Stored data entries:
_ _ _ _ _
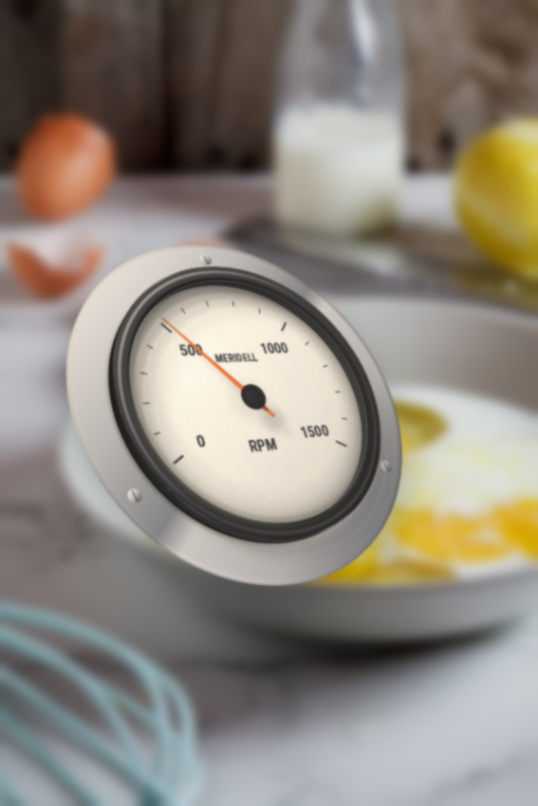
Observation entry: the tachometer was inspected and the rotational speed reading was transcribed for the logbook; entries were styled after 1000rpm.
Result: 500rpm
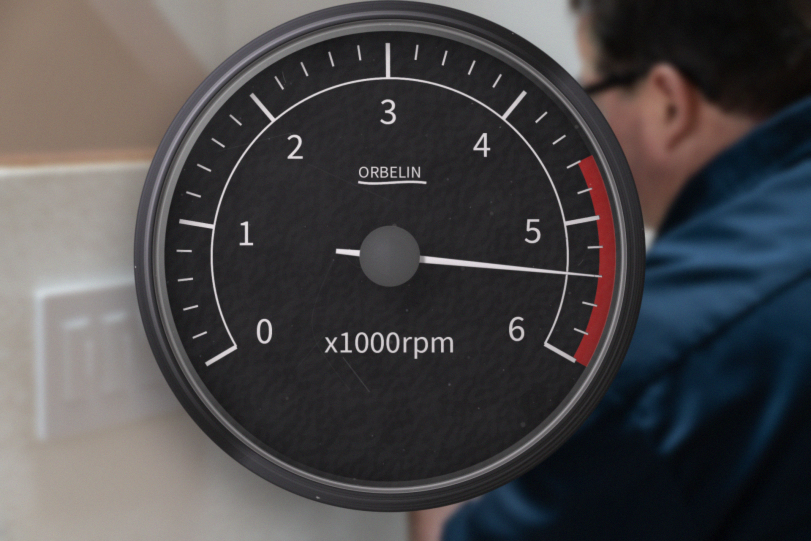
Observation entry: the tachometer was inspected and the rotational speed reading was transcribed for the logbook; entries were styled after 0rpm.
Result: 5400rpm
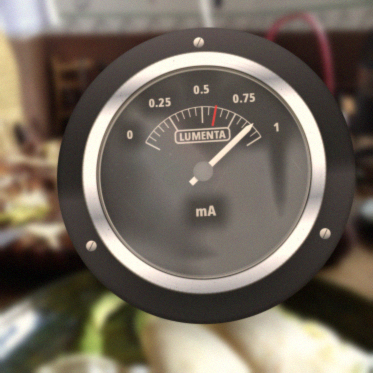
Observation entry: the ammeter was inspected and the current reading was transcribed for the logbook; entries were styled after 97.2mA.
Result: 0.9mA
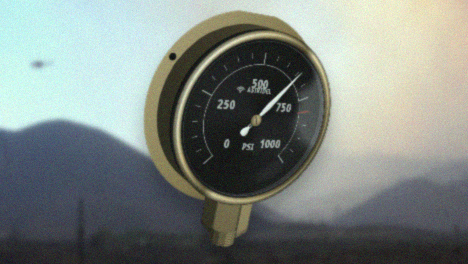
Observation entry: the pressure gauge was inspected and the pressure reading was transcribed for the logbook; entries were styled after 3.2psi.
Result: 650psi
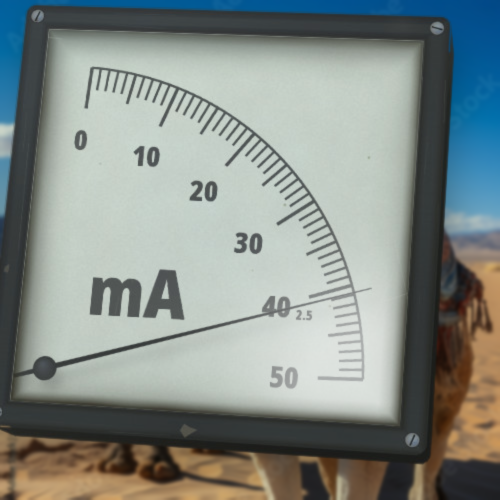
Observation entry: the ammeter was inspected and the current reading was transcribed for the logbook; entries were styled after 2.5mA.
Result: 41mA
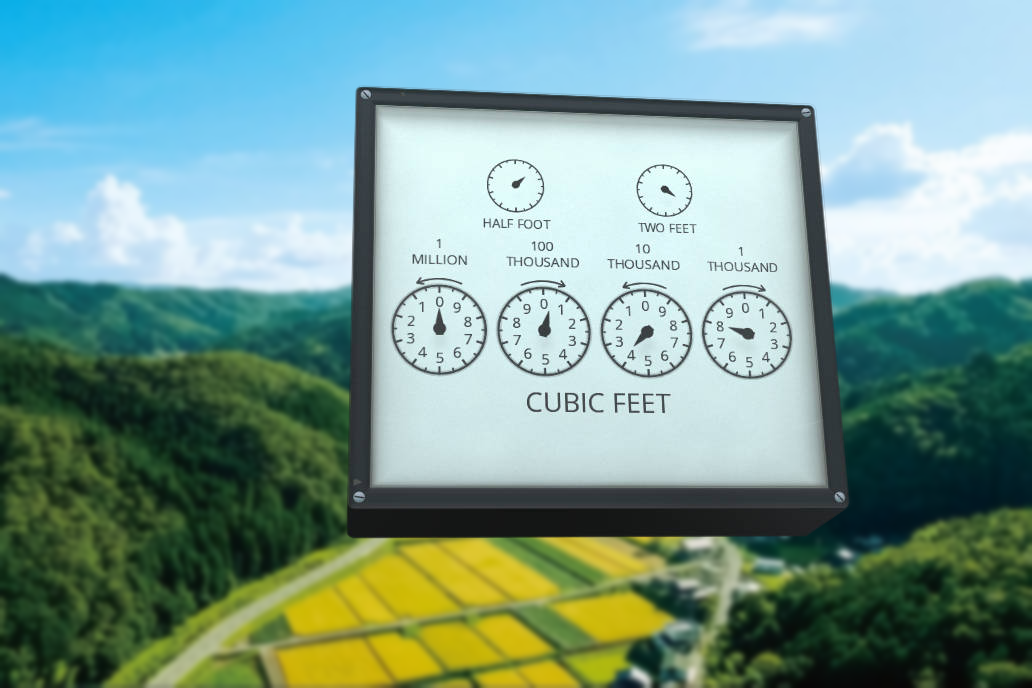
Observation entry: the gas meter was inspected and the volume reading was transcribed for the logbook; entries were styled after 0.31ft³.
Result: 3800ft³
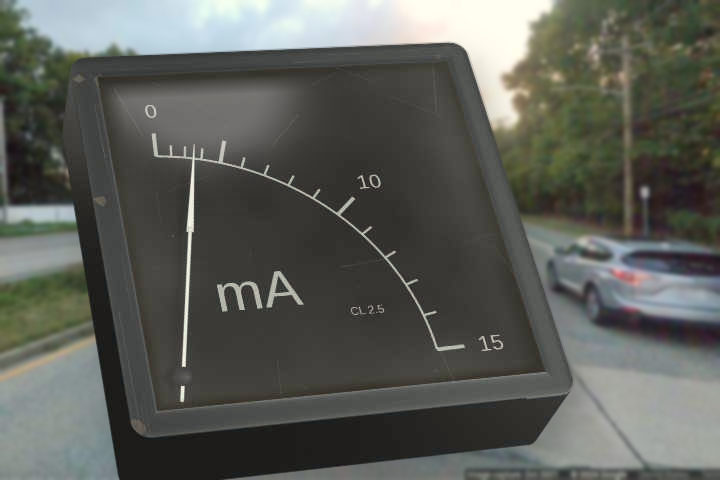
_ _ _ _ _
# Goal of the exercise
Render every line of the data above as a Markdown table with the columns "Row" and "Line", numbering each row and omitting blank lines. Leave the pictures out of the table.

# Response
| Row | Line |
|---|---|
| 1 | Observation entry: the tachometer was inspected and the rotational speed reading was transcribed for the logbook; entries were styled after 1000rpm. |
| 2 | Result: 500rpm |
| 3 | Observation entry: the tachometer was inspected and the rotational speed reading was transcribed for the logbook; entries were styled after 0rpm. |
| 4 | Result: 5400rpm |
| 5 | Observation entry: the ammeter was inspected and the current reading was transcribed for the logbook; entries were styled after 97.2mA. |
| 6 | Result: 0.9mA |
| 7 | Observation entry: the pressure gauge was inspected and the pressure reading was transcribed for the logbook; entries were styled after 3.2psi. |
| 8 | Result: 650psi |
| 9 | Observation entry: the ammeter was inspected and the current reading was transcribed for the logbook; entries were styled after 2.5mA. |
| 10 | Result: 41mA |
| 11 | Observation entry: the gas meter was inspected and the volume reading was transcribed for the logbook; entries were styled after 0.31ft³. |
| 12 | Result: 3800ft³ |